Said Rahal Letterman Lanigan Racing driver Graham Rahal: “I’m not sure how much (the Thermal track) relates. We’re running a Barber tire, similar to the Laguna Seca tire. Who knows what the track grip is like in the desert here. If you look at a lot of the corners, a lot of hairpins, a lot of slow speed corners, but then you’ve got like the end of the back straight is quite a fast left-hander. But they’re varying shapes of corners, decreasing radius, on increasing radius. We don’t have any tracks that do that traditionally.

“We’ve got to pick and choose exactly what we get out of it, but I’m all on board for the Thermal thing, so I don’t want to sound like I’m not. I think it was great to have change. We’ve kind of gone to the same places time and time and time and time again. It’s good to see something new.”

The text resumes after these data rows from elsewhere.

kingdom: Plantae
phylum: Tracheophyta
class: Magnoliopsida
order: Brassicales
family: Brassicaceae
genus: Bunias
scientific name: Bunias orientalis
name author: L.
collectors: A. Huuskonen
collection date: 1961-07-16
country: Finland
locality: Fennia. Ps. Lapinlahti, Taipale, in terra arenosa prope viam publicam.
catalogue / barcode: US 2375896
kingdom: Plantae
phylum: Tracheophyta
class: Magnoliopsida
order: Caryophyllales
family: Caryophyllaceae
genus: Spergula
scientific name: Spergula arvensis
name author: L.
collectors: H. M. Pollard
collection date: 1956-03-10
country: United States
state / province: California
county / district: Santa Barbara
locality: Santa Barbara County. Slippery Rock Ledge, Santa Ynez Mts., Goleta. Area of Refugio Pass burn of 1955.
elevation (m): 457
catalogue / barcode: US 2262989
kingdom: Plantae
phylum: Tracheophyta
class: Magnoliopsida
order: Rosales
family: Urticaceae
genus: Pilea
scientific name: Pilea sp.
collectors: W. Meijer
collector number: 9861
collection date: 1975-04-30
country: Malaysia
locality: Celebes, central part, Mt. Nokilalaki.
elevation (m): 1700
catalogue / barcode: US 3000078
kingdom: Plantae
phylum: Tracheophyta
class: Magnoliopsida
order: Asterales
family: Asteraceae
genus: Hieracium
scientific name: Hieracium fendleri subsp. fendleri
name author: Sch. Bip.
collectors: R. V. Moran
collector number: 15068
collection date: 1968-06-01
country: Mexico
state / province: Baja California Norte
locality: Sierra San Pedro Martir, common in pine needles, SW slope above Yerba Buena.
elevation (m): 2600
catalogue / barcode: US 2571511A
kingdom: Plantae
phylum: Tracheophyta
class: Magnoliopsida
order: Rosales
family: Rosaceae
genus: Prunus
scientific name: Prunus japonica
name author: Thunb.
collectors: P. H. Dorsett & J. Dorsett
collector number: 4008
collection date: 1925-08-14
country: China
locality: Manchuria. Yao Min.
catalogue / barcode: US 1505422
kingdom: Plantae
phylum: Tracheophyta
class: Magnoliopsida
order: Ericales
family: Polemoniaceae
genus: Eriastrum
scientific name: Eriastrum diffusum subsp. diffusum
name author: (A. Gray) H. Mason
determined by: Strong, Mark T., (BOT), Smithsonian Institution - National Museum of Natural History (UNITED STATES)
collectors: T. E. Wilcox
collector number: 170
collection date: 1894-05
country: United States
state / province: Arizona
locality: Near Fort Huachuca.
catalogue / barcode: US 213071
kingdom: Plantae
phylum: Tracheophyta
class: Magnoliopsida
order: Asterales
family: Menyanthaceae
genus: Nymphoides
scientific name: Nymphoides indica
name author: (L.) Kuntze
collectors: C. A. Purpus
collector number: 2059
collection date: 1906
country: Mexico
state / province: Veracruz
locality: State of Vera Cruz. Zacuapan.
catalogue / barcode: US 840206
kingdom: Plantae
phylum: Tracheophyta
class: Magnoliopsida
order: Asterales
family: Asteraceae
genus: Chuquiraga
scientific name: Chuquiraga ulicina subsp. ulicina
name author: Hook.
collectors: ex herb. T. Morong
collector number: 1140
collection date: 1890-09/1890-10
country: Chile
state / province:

IndyCar also will be measuring the results of the test beyond timing and scoring.

The Indianapolis Star reported there have been informal talks about having a pro-am event in the future. With the test closed to the general public but open to its high-dollar clientele, there could be potentially millions of liquid capital at stake for future team investment if the Thermal Club’s members take a shine to IndyCar.

Thermal was throwing a posh welcoming event Wednesday night that was expected to have drivers, series executives and residents mingling with dancing and drinks.

Simon Pagenaud, who has explored the concept of starting a motorsports country club in his native France, is intrigued by the long-term marriage of IndyCar and Thermal.

“This kind of racetrack — what they do with their members, the passion of cars —  is really something,” Pagenaud said.

Indy 500 winner Marcus Ericsson likes the appeal of testing in Southern California instead of Central Florida.

“This time of the year, it’s really hard to find places for us to go testing,” Ericsson said. “I’ve only been here for four years, starting my fifth year, and I feel like I’ve done I don’t know how many days of testing at Sebring.

“For me, this is a lot better to come here. I like the idea a lot of having the preseason testing back on the calendar to get all the teams and drivers together.”

Said Alexander Rossi, who will be making his debut in an Arrow McLaren Chevrolet this week: “It’s always a difficult situation in January, February, in the United States to find a track that has the appropriate climate. Not only do we have a beautiful place to come with seemingly good weather, but you’re introducing IndyCar to obviously a demographic that has an interest in racing, with some decent capital behind them. They may not know of IndyCar. They may have known of IndyCar but never seen it in person.

“We’re able to bring and showcase what we believe is the best series in the world in front of people who are passionate about motorsports, participate in motorsports themselves, and maybe haven’t seen it before.”

McLaren teammate Felix Rosenqvist already has been staying at the villas inside the track all week.

“It’s an amazing facility,” he said. “I’ve never been here before. I was really blown away by how neat and tidy everything looks.

“I don’t know if there’s ambitions to race here in the future. That could be an option. I’m just pumped to be in California in January. There’s worse places to be.”